Consider the function as follows:

$f\left(x\right)=e^x\ln (1+x^3)$

The objective is to find the first four nonzero terms of the Maclaurin series for the product of the functions mentioned above and also the interval of convergence. 

The Maclaurin series for the function $e^x$ is,

$e^x=\sum _{k=0}^{\infty }\frac{x^k}{k!}$

Let us expand the above series in the following way:

$e^x=1+x+\frac{x^2}{2!}+\frac{x^3}{3!}+\frac{x^4}{4!}+\cdots$

The Maclaurin series for the function $\ln (1+x)$ is,

$\ln (1+x)=\sum _{k=1}^{\infty }\frac{(-1{)}^{k+1}}{k}{x}^k$

So, the Maclaurin series for the function $\ln \left(1+x^3\right)$ is,

$\begin{array}{rcl}\ln \left(1+x^3\right)& =& \sum _{k=1}^{\infty }\frac{(-1{)}^{k+1}}{k}{\left(x^3\right)}^k\\ & =& \sum _{k=1}^{\infty }\frac{(-1{)}^{k+1}}{k}{x}^3\end{array}$

Expanding the above series in the following way

$\ln \left(1+x^3\right)=x^3-\frac{1}{2}{x}^6+\frac{1}{3}{x}^4-\cdots$

Multiply the preceding two series together term by term to get first four nonzero terms in the Maclaurin series for the function $f\left(x\right)=e^x\ln \left(1+x^3\right)$

There will be no constant term, since the series for $f\left(x\right)=e^x\ln \left(1+x^3\right)$ does not contains any constant terms, so after multiplying the series for $e^x$ and $\ln \left(1+x^3\right)$, the series having the smallest degree of $x$ is $3$ .

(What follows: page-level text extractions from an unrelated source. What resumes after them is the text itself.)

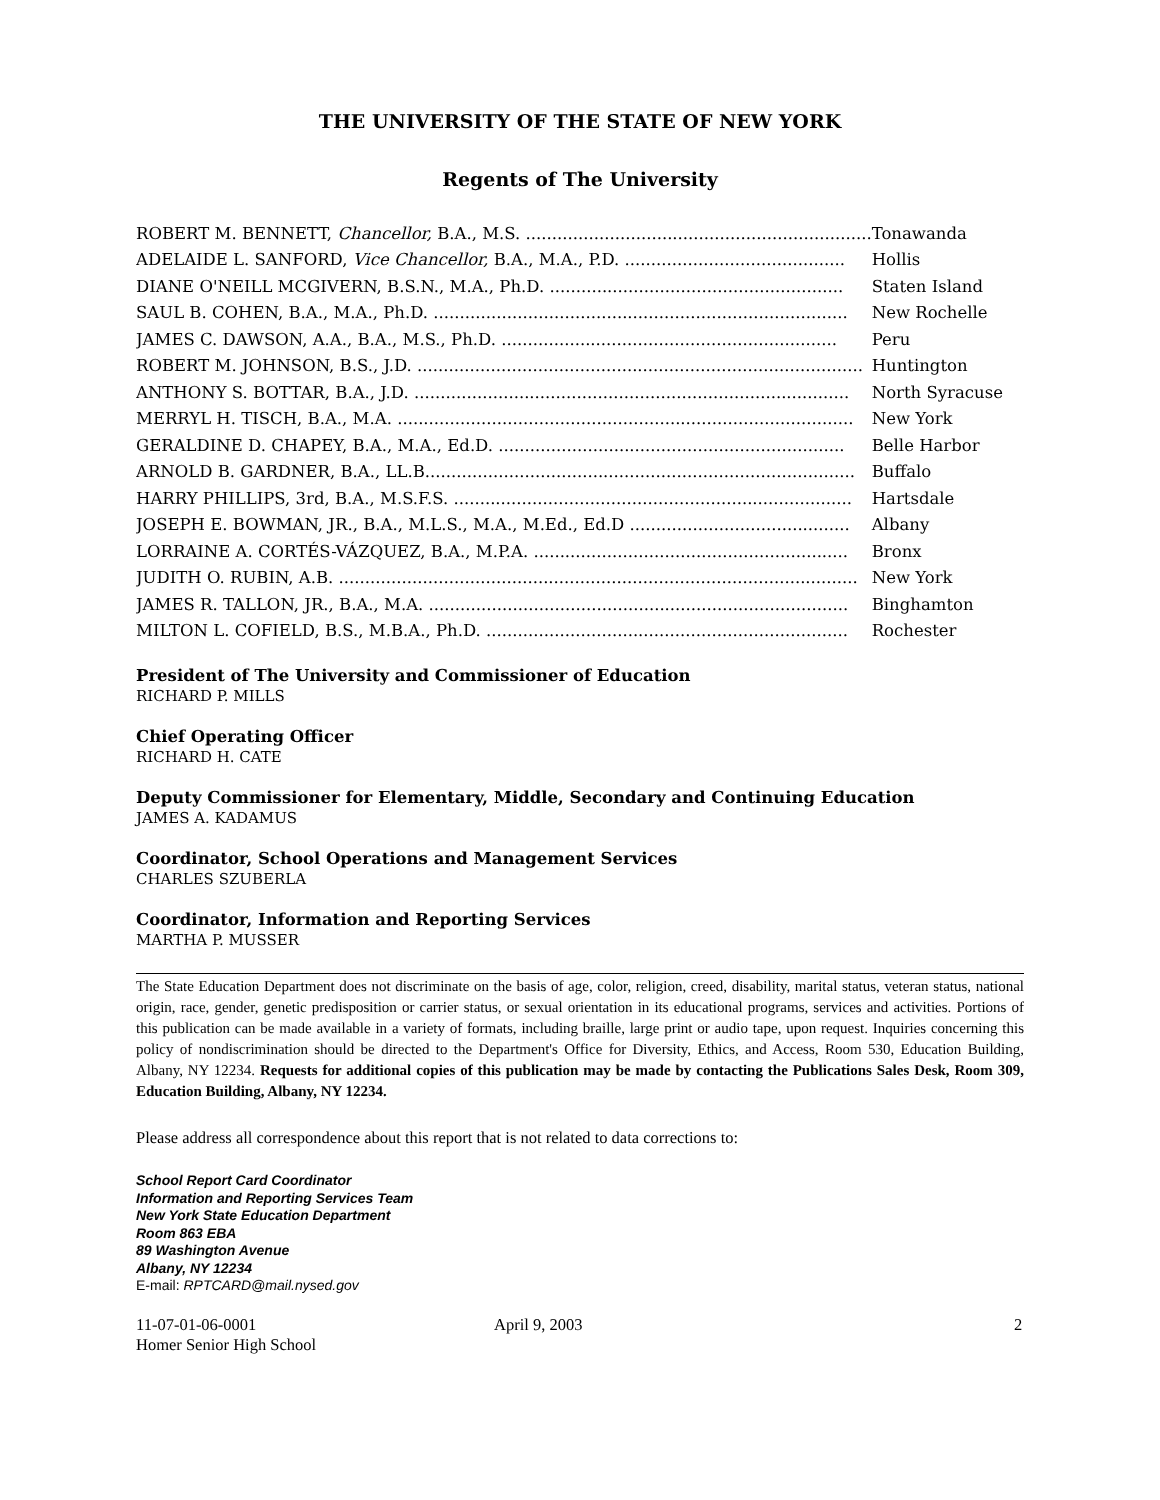THE UNIVERSITY OF THE STATE OF NEW YORK
Regents of The University
| ROBERT M. BENNETT, Chancellor, B.A., M.S. .................................................................. | Tonawanda |
| ADELAIDE L. SANFORD, Vice Chancellor, B.A., M.A., P.D. .......................................... | Hollis |
| DIANE O'NEILL MCGIVERN, B.S.N., M.A., Ph.D. ........................................................ | Staten Island |
| SAUL B. COHEN, B.A., M.A., Ph.D. ............................................................................... | New Rochelle |
| JAMES C. DAWSON, A.A., B.A., M.S., Ph.D. ................................................................ | Peru |
| ROBERT M. JOHNSON, B.S., J.D. ..................................................................................... | Huntington |
| ANTHONY S. BOTTAR, B.A., J.D. ................................................................................... | North Syracuse |
| MERRYL H. TISCH, B.A., M.A. ....................................................................................... | New York |
| GERALDINE D. CHAPEY, B.A., M.A., Ed.D. .................................................................. | Belle Harbor |
| ARNOLD B. GARDNER, B.A., LL.B.................................................................................. | Buffalo |
| HARRY PHILLIPS, 3rd, B.A., M.S.F.S. ............................................................................ | Hartsdale |
| JOSEPH E. BOWMAN, JR., B.A., M.L.S., M.A., M.Ed., Ed.D .......................................... | Albany |
| LORRAINE A. CORTÉS-VÁZQUEZ, B.A., M.P.A. ............................................................ | Bronx |
| JUDITH O. RUBIN, A.B. ................................................................................................... | New York |
| JAMES R. TALLON, JR., B.A., M.A. ................................................................................ | Binghamton |
| MILTON L. COFIELD, B.S., M.B.A., Ph.D. ..................................................................... | Rochester |
President of The University and Commissioner of Education
RICHARD P. MILLS
Chief Operating Officer
RICHARD H. CATE
Deputy Commissioner for Elementary, Middle, Secondary and Continuing Education
JAMES A. KADAMUS
Coordinator, School Operations and Management Services
CHARLES SZUBERLA
Coordinator, Information and Reporting Services
MARTHA P. MUSSER
The State Education Department does not discriminate on the basis of age, color, religion, creed, disability, marital status, veteran status, national origin, race, gender, genetic predisposition or carrier status, or sexual orientation in its educational programs, services and activities. Portions of this publication can be made available in a variety of formats, including braille, large print or audio tape, upon request. Inquiries concerning this policy of nondiscrimination should be directed to the Department's Office for Diversity, Ethics, and Access, Room 530, Education Building, Albany, NY 12234. Requests for additional copies of this publication may be made by contacting the Publications Sales Desk, Room 309, Education Building, Albany, NY 12234.
Please address all correspondence about this report that is not related to data corrections to:
School Report Card Coordinator
Information and Reporting Services Team
New York State Education Department
Room 863 EBA
89 Washington Avenue
Albany, NY 12234
E-mail: RPTCARD@mail.nysed.gov
11-07-01-06-0001
Homer Senior High School
April 9, 2003 2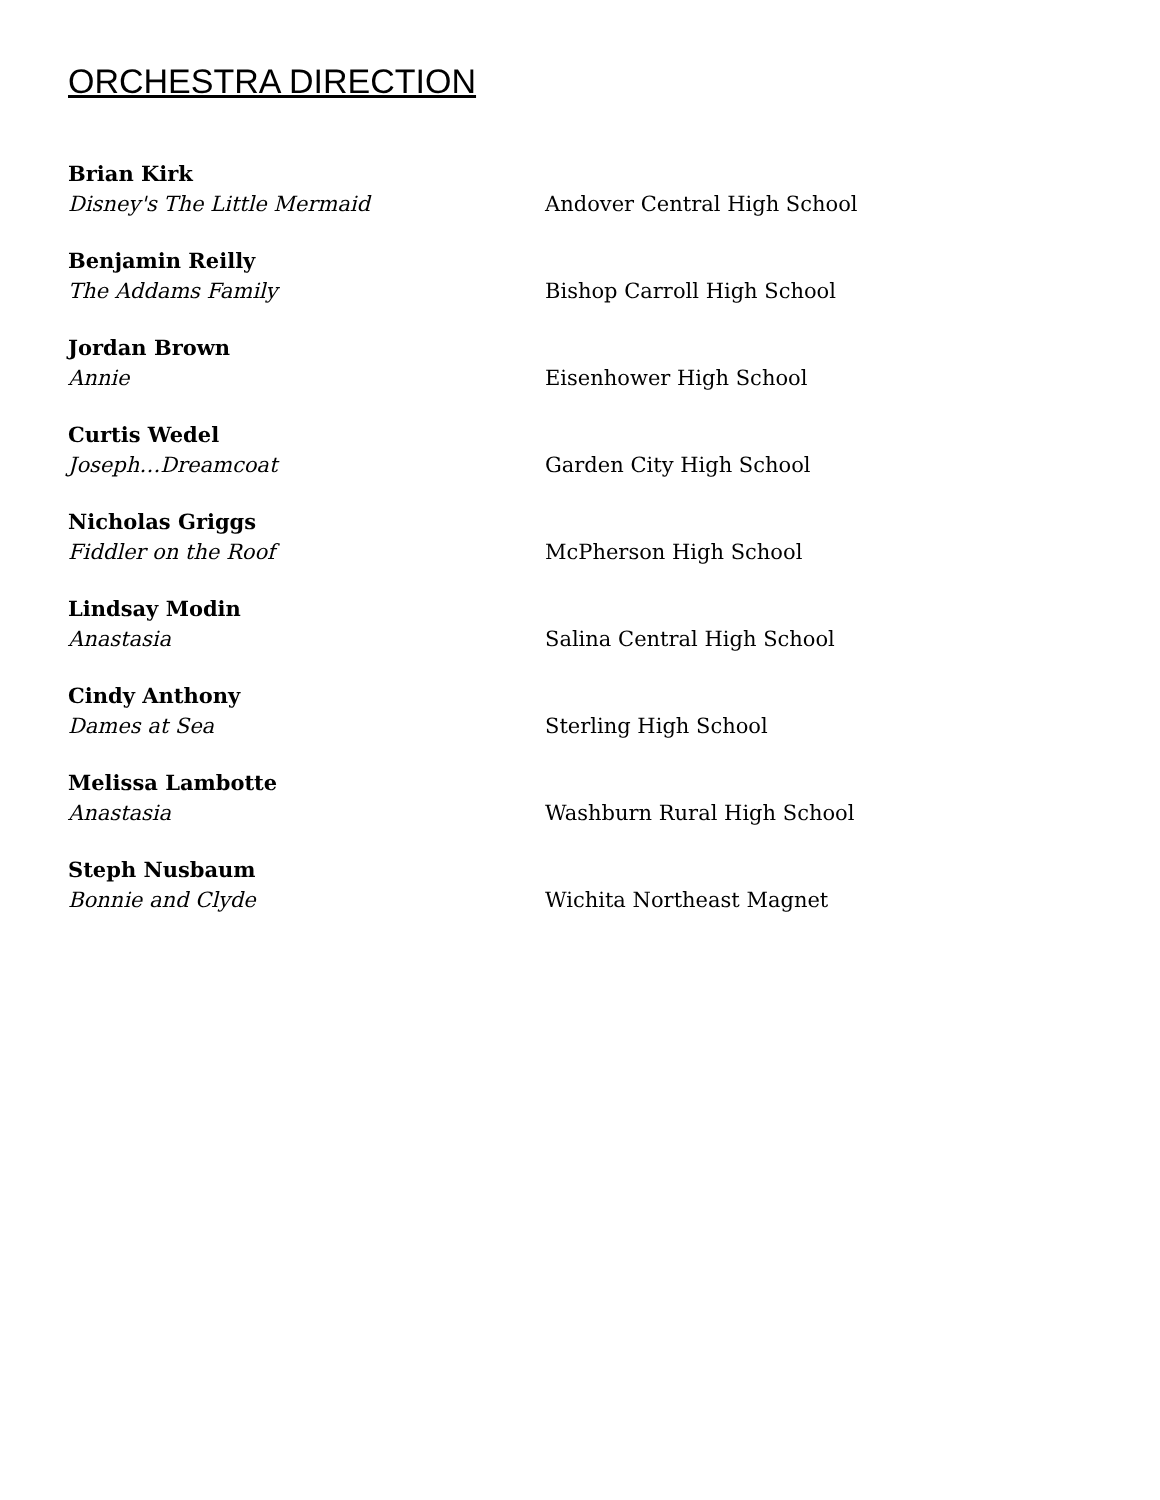ORCHESTRA DIRECTION
Brian Kirk
Disney's The Little Mermaid
Andover Central High School
Benjamin Reilly
The Addams Family
Bishop Carroll High School
Jordan Brown
Annie
Eisenhower High School
Curtis Wedel
Joseph…Dreamcoat
Garden City High School
Nicholas Griggs
Fiddler on the Roof
McPherson High School
Lindsay Modin
Anastasia
Salina Central High School
Cindy Anthony
Dames at Sea
Sterling High School
Melissa Lambotte
Anastasia
Washburn Rural High School
Steph Nusbaum
Bonnie and Clyde
Wichita Northeast Magnet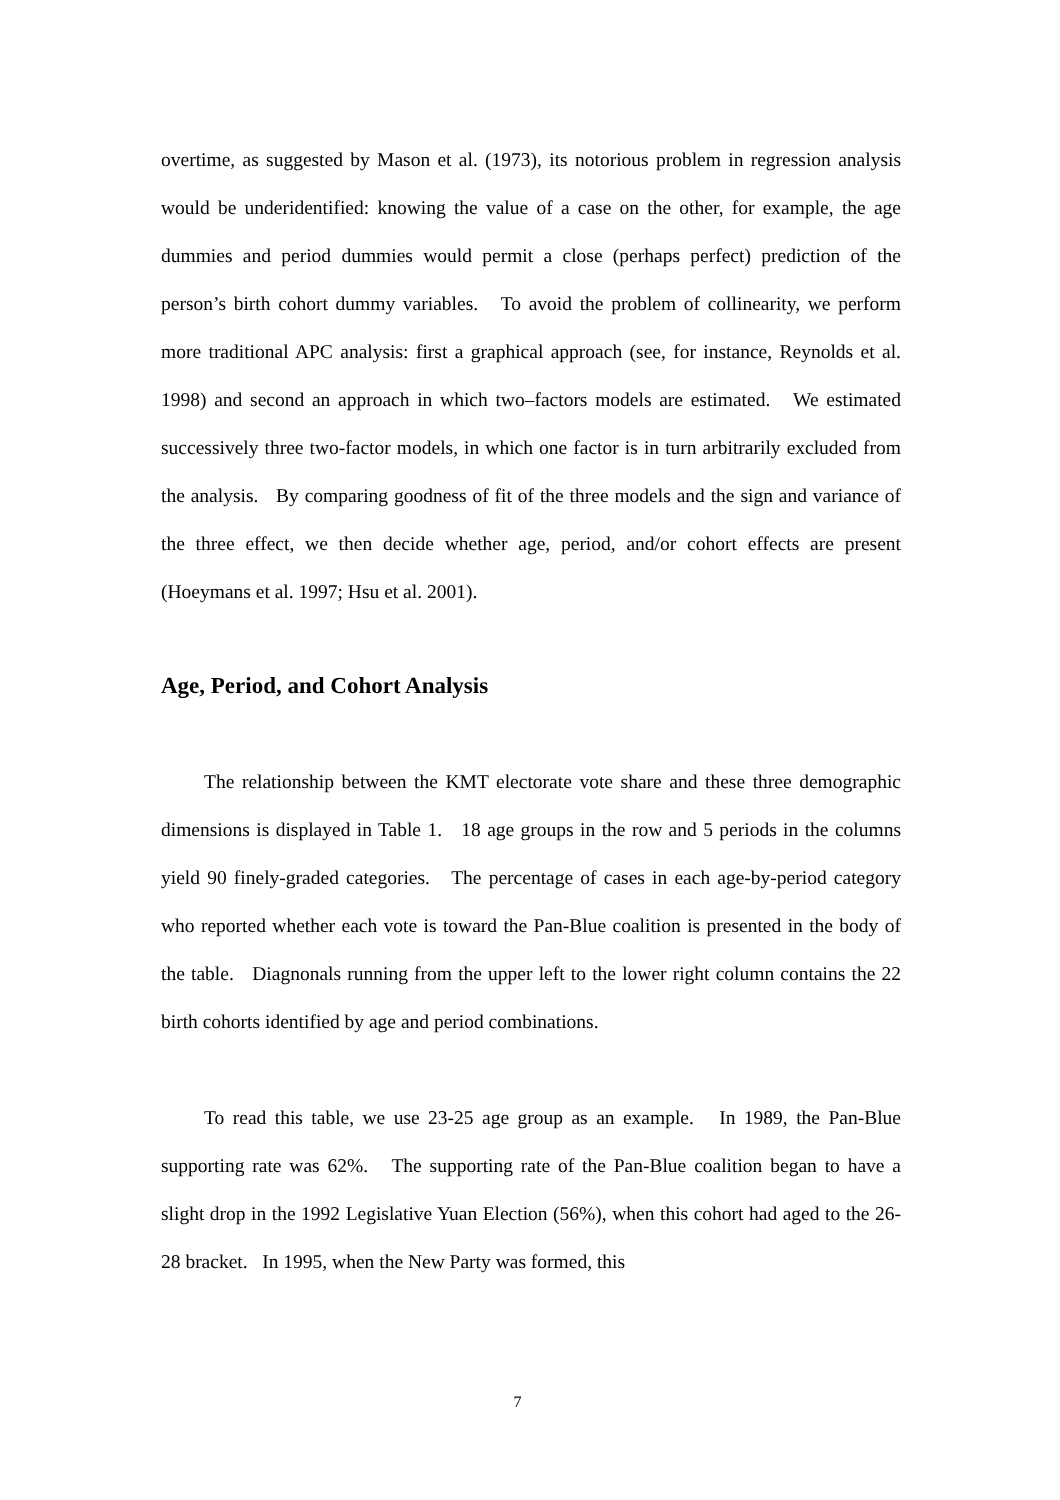overtime, as suggested by Mason et al. (1973), its notorious problem in regression analysis would be underidentified: knowing the value of a case on the other, for example, the age dummies and period dummies would permit a close (perhaps perfect) prediction of the person’s birth cohort dummy variables. To avoid the problem of collinearity, we perform more traditional APC analysis: first a graphical approach (see, for instance, Reynolds et al. 1998) and second an approach in which two–factors models are estimated. We estimated successively three two-factor models, in which one factor is in turn arbitrarily excluded from the analysis. By comparing goodness of fit of the three models and the sign and variance of the three effect, we then decide whether age, period, and/or cohort effects are present (Hoeymans et al. 1997; Hsu et al. 2001).
Age, Period, and Cohort Analysis
The relationship between the KMT electorate vote share and these three demographic dimensions is displayed in Table 1. 18 age groups in the row and 5 periods in the columns yield 90 finely-graded categories. The percentage of cases in each age-by-period category who reported whether each vote is toward the Pan-Blue coalition is presented in the body of the table. Diagnonals running from the upper left to the lower right column contains the 22 birth cohorts identified by age and period combinations.
To read this table, we use 23-25 age group as an example. In 1989, the Pan-Blue supporting rate was 62%. The supporting rate of the Pan-Blue coalition began to have a slight drop in the 1992 Legislative Yuan Election (56%), when this cohort had aged to the 26-28 bracket. In 1995, when the New Party was formed, this
7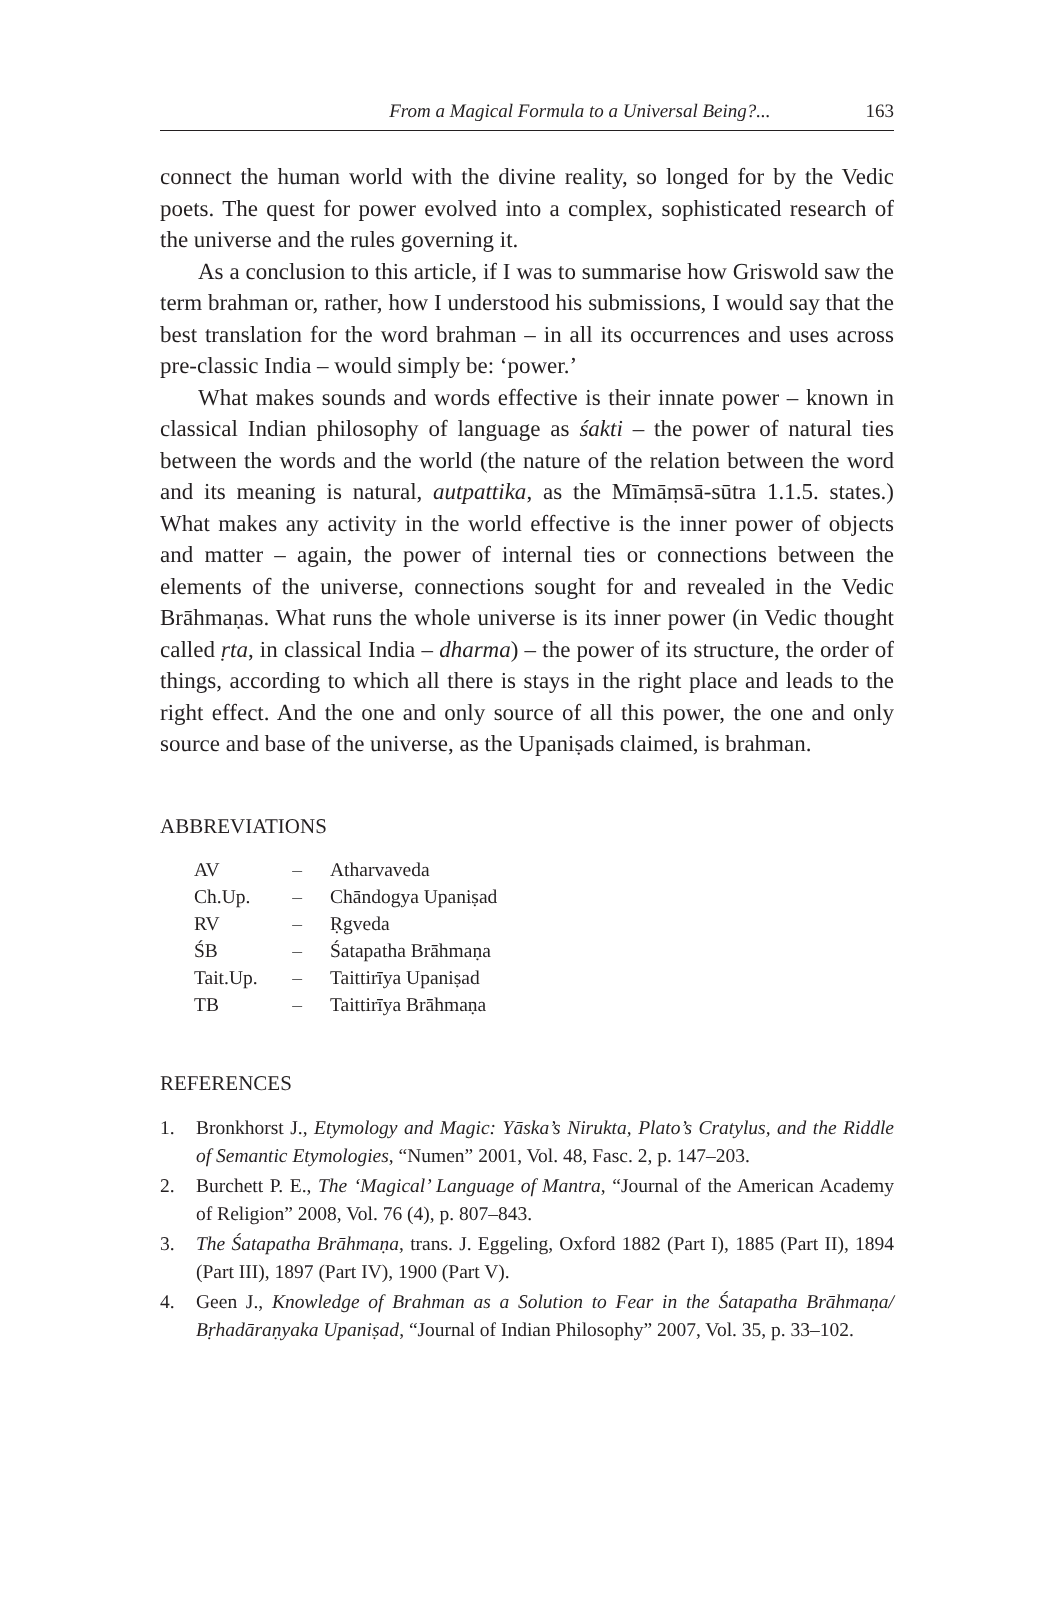From a Magical Formula to a Universal Being?... 163
connect the human world with the divine reality, so longed for by the Vedic poets. The quest for power evolved into a complex, sophisticated research of the universe and the rules governing it.
As a conclusion to this article, if I was to summarise how Griswold saw the term brahman or, rather, how I understood his submissions, I would say that the best translation for the word brahman – in all its occurrences and uses across pre-classic India – would simply be: ‘power.’
What makes sounds and words effective is their innate power – known in classical Indian philosophy of language as śakti – the power of natural ties between the words and the world (the nature of the relation between the word and its meaning is natural, autpattika, as the Mīmāṃsā-sūtra 1.1.5. states.) What makes any activity in the world effective is the inner power of objects and matter – again, the power of internal ties or connections between the elements of the universe, connections sought for and revealed in the Vedic Brāhmaṇas. What runs the whole universe is its inner power (in Vedic thought called ṛta, in classical India – dharma) – the power of its structure, the order of things, according to which all there is stays in the right place and leads to the right effect. And the one and only source of all this power, the one and only source and base of the universe, as the Upaniṣads claimed, is brahman.
ABBREVIATIONS
| AV | – | Atharvaveda |
| Ch.Up. | – | Chāndogya Upaniṣad |
| RV | – | Ṛgveda |
| ŚB | – | Śatapatha Brāhmaṇa |
| Tait.Up. | – | Taittirīya Upaniṣad |
| TB | – | Taittirīya Brāhmaṇa |
REFERENCES
1. Bronkhorst J., Etymology and Magic: Yāska’s Nirukta, Plato’s Cratylus, and the Riddle of Semantic Etymologies, “Numen” 2001, Vol. 48, Fasc. 2, p. 147–203.
2. Burchett P. E., The ‘Magical’ Language of Mantra, “Journal of the American Academy of Religion” 2008, Vol. 76 (4), p. 807–843.
3. The Śatapatha Brāhmaṇa, trans. J. Eggeling, Oxford 1882 (Part I), 1885 (Part II), 1894 (Part III), 1897 (Part IV), 1900 (Part V).
4. Geen J., Knowledge of Brahman as a Solution to Fear in the Śatapatha Brāhmaṇa/ Bṛhadāraṇyaka Upaniṣad, “Journal of Indian Philosophy” 2007, Vol. 35, p. 33–102.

Therefore, the coefficient of $x^3$ term is,

$1·1=1$

The coefficient of $x^4$ term is,

$1.1=1$

The coefficient of $x^5$ term is,

$\frac{1}{2!}·1=\frac{1}{2}$

Also, the coefficient of $x^6$ term is,

$\begin{array}{rcl}\frac{1}{3!}·1+1·\left(-\frac{1}{2}\right)& =& \frac{1}{6}-\frac{1}{2}\\ & =& -\frac{1}{3}\end{array}$

Therefore, the first four nonzero terms in the Maclaurin series for the function $f\left(x\right)=e^x\ln \left(1+x^3\right)$ are as follows:

$x^3+x^4+\frac{1}{2}{x}^5-\frac{1}{3}{x}^6$

The interval of convergence for the Maclaurin series of the given function is, $\mathrm{ℝ}.$